Get Up to 2.75 Times the STREAM Triad Performance with Amazon EC2 m6i Instances Compared to m6a Instances with AMD EPYC Processors
As the global market continues to grow in complexity, more and more organizations are collecting and analyzing data to inform their business decisions. The right data, analyzed correctly, can help businesses find and resolve issues, plan for the future, and grow their customer bases. Analyzing large datasets requires a great deal of computing power, however, and especially for high-performance computing (HPC), it’s critical to choose the right cloud instances. Memory is a particularly urgent concern, with high speed and throughput being vital for applications that cache data in memory.
To help companies find instances with the memory throughput they need, Intel tested the sustained memory throughput of two sets of Amazon Web Services (AWS) Elastic Compute Cloud (EC2) instances:
- m6i instances with 3rd Gen Intel® Xeon® Scalable processors.
- m6a instances with AMD EPYC processors.
Using the STREAM Triad benchmark, which records the memory throughput of each instance in MB/s, Intel tested both instance families at 8 vCPUs and 16 vCPUs. Delivering up to 2.75x the memory throughput, the m6i instances significantly out-performed the m6a options, thereby answering the question of which may be better for memory-intensive HPC workloads.

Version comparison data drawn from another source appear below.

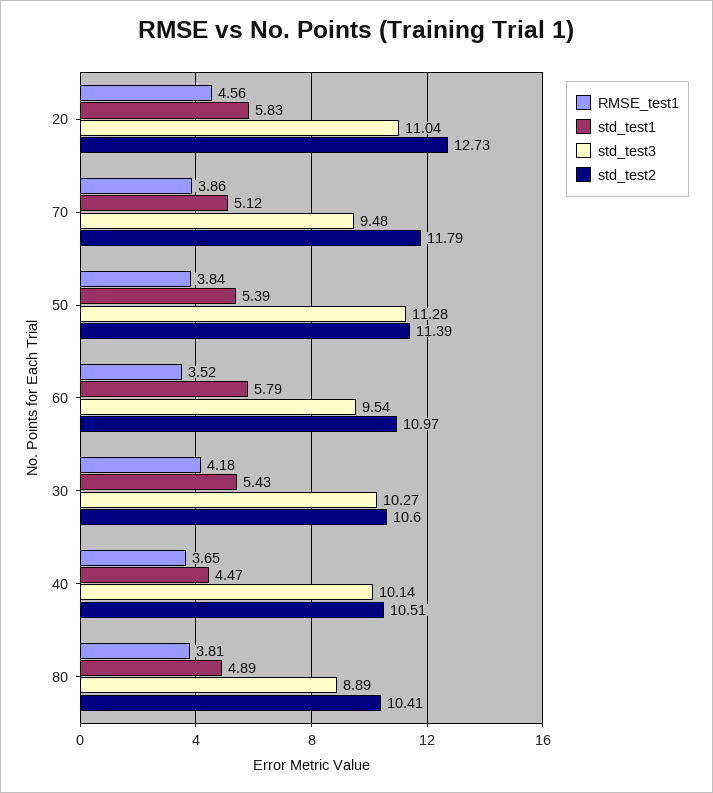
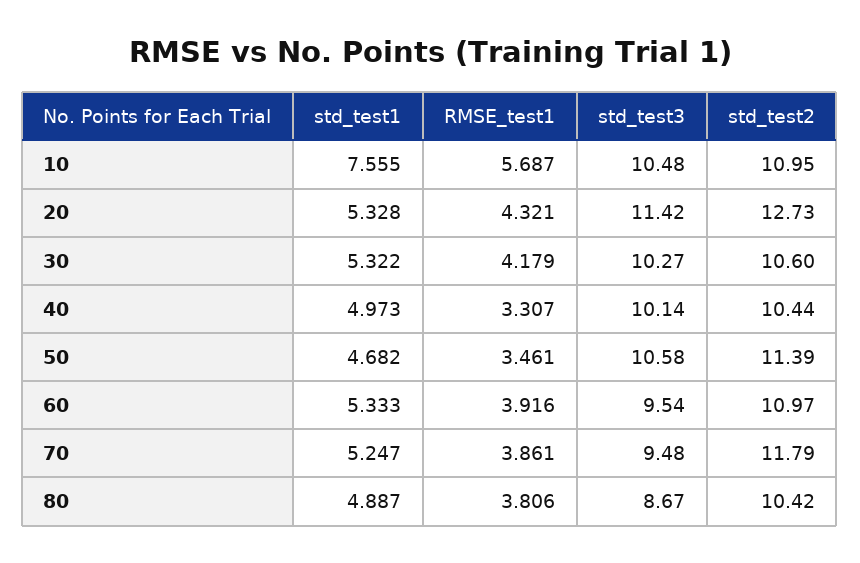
  {
    "RMSE_test1": {
-     "20": 4.56,
+     "20": 4.321,
      "70": 3.861,
-     "50": 3.84,
+     "50": 3.461,
-     "60": 3.52,
+     "60": 3.916,
      "30": 4.179,
-     "40": 3.65,
+     "40": 3.307,
-     "80": 3.806
+     "80": 3.806,
+     "10": 5.687
    },
    "std_test1": {
-     "20": 5.83,
+     "20": 5.328,
-     "70": 5.12,
+     "70": 5.247,
-     "50": 5.39,
+     "50": 4.682,
-     "60": 5.79,
+     "60": 5.333,
-     "30": 5.43,
+     "30": 5.322,
-     "40": 4.47,
+     "40": 4.973,
-     "80": 4.887
+     "80": 4.887,
+     "10": 7.555
    },
    "std_test3": {
-     "20": 11.04,
+     "20": 11.42,
      "70": 9.48,
-     "50": 11.28,
+     "50": 10.58,
      "60": 9.54,
      "30": 10.27,
      "40": 10.14,
-     "80": 8.89
+     "80": 8.67,
+     "10": 10.48
    },
    "std_test2": {
      "20": 12.73,
      "70": 11.79,
      "50": 11.39,
      "60": 10.97,
      "30": 10.6,
-     "40": 10.51,
+     "40": 10.44,
-     "80": 10.41
+     "80": 10.42,
+     "10": 10.95
    }
  }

Increased STREAM Triad Throughput for Smaller Instances
As Figure 1 shows, the 8-vCPU m6i instance, enabled by 3rd Gen Intel® Xeon® Scalable processors, outperformed its AMD processor-enabled counterpart by 79%. If your workloads are modestly sized, these 8-vCPU m6i instances are a great option for maximizing performance.

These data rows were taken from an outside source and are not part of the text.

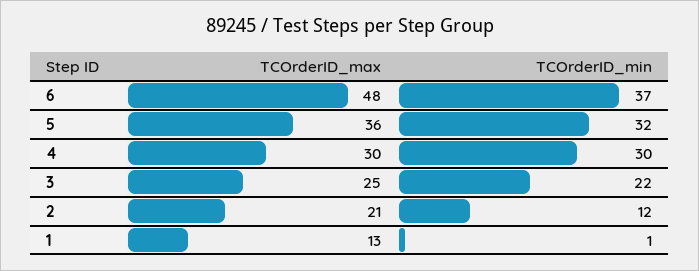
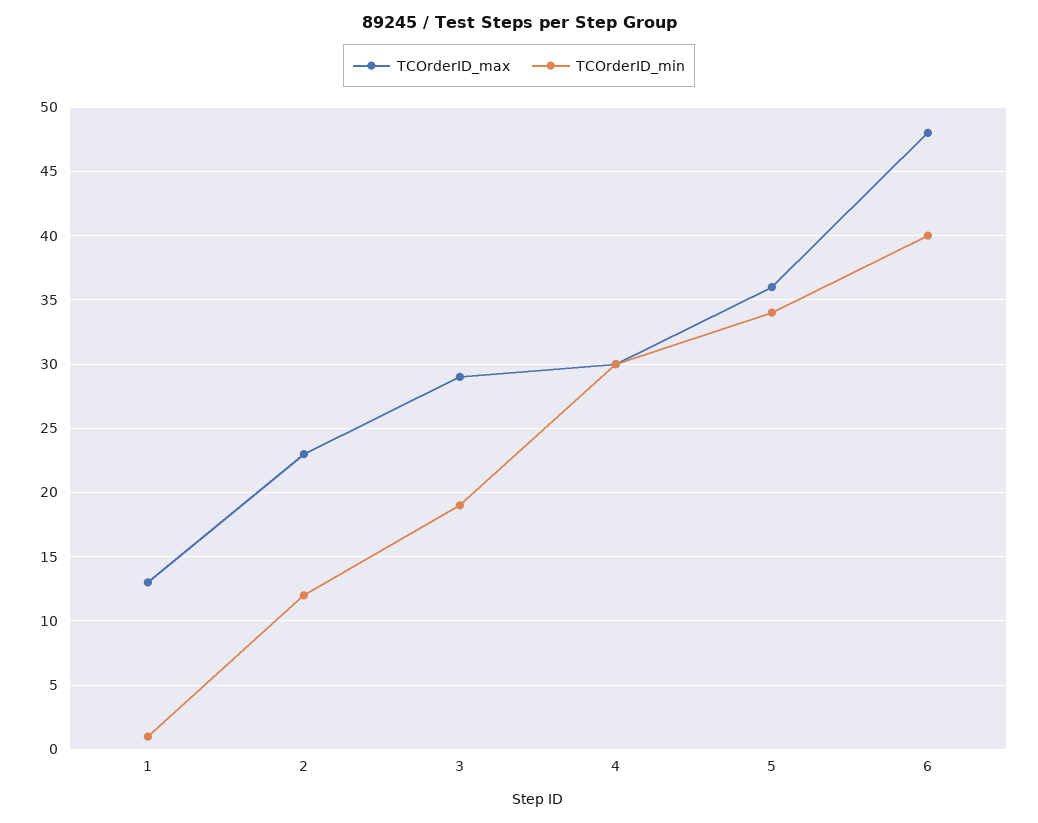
  {
    "TCOrderID_max": {
      "6": 48,
      "5": 36,
      "4": 30,
-     "3": 25,
+     "3": 29,
-     "2": 21,
+     "2": 23,
      "1": 13
    },
    "TCOrderID_min": {
-     "6": 37,
+     "6": 40,
-     "5": 32,
+     "5": 34,
      "4": 30,
-     "3": 22,
+     "3": 19,
      "2": 12,
      "1": 1
    }
  }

Increased STREAM Triad Throughput for Medium-Size Instances
For larger workloads, Intel tested the same instance types at the 16-vCPU size. Again, we see that the m6i instance, enabled by 3rd Gen Intel® Xeon® Scalable processors, performed significantly better than the m6a instance featuring AMD processors. This time, though, the memory throughput of the m6i instance was 2.75 times that of the m6a instance (see Figure 2).
Conclusion
For workloads that can benefit from high levels of sustained memory throughput, such as HPC workloads, companies must invest in cloud instances that are up to the task. This testing makes it clear that the 3rd Gen Intel® Xeon® Scalable processor-backed m6i instances from AWS offer superior memory bandwidth performance compared to m6a instances with AMD processors. Especially if your organization faces continued growth in workload sizes, consider the AWS EC2 m6i instances when seeking a cloud solution for your HPC workloads.
Learn More
To get started running your HPC workloads on Amazon EC2 m6i instances featuring 3rd Gen Intel® Xeon® Scalable processors, go to https://aws.amazon.com/ec2/instance-types/m6i/.

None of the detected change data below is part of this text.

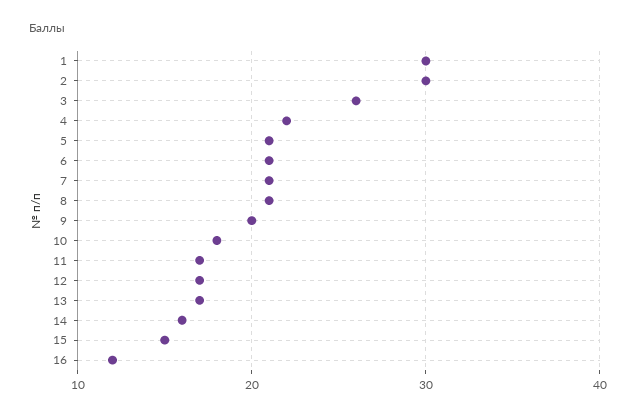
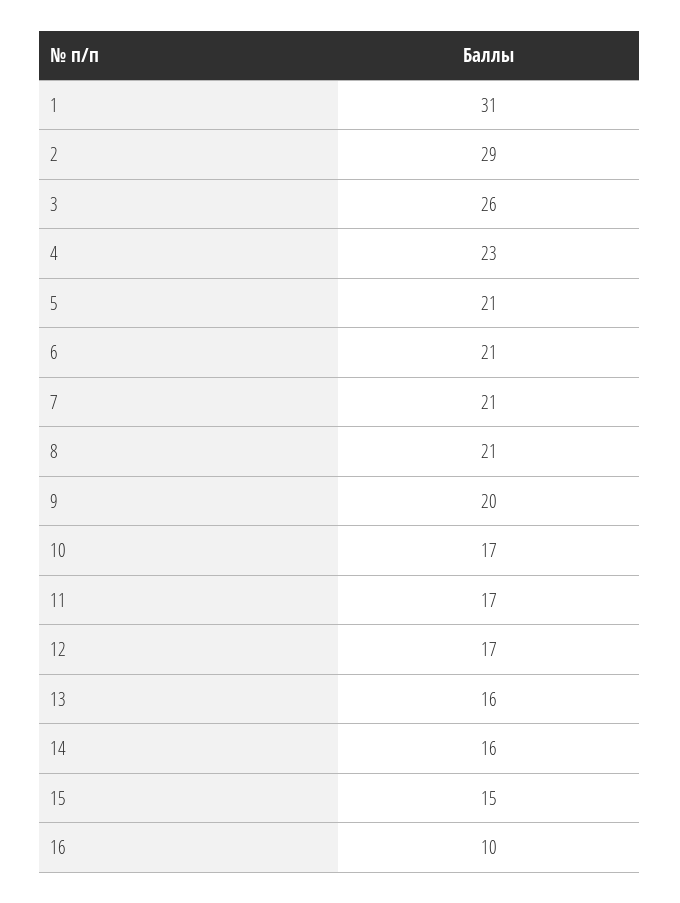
  {
-   "1": 30,
+   "1": 31,
-   "2": 30,
+   "2": 29,
    "3": 26,
-   "4": 22,
+   "4": 23,
    "5": 21,
    "6": 21,
    "7": 21,
    "8": 21,
    "9": 20,
-   "10": 18,
+   "10": 17,
    "11": 17,
    "12": 17,
-   "13": 17,
+   "13": 16,
    "14": 16,
    "15": 15,
-   "16": 12
+   "16": 10
  }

Testing done by Intel in Jan. 2022. All configurations used Ubuntu 20.04.3 LTS kernel 5.11.0-1022-aws on AWS us-west=2, with STREAM v5.10, ICC 2021.2 compiler, and set the OMP_NUM_THREADS equal to # of vCPUs. AMD configs used complier flags: -mcmodel medium -shared-intel -O3 -march=core-avx2 -DSTREAM_ARRAY_SIZE=268435456 -DNTIMES=100 -DOFFSET=0 -qopenmp -qopt-streaming-stores always -qopt-zmm-usage=high. Intel configs used compiler flags: -O3 -qopt-streaming-stores=always -qopt-zmm-usage=high -xCORE-AVX512 -qopenmp -mcmodel=large -DSTREAM_ARRAY_SIZE=268435456. m6a.2xlarge: AMD EPYC 7R13, 8 cores, 32GB RAM, up to 12.5 Gbps network BW, up to 6.6 Gbps storage BW; m6i.2xlarge: Intel Xeon Platinum 8375C, 8 cores, 32 GB RAM, up to 10 Gbps network BW, up to 12.5 Gbps storage BW; m6a.4xlarge: AMD EPYC 7R13, 16 cores, 64GB RAM, up to 12.5 Gbps network BW, up to 6.6 Gbps storage BW; m6i.4xlarge: Intel Xeon Platinum 8375C, 16 cores, 64GB RAM up to 10 Gbps network BW, up to 12.5 Gbps storage BW.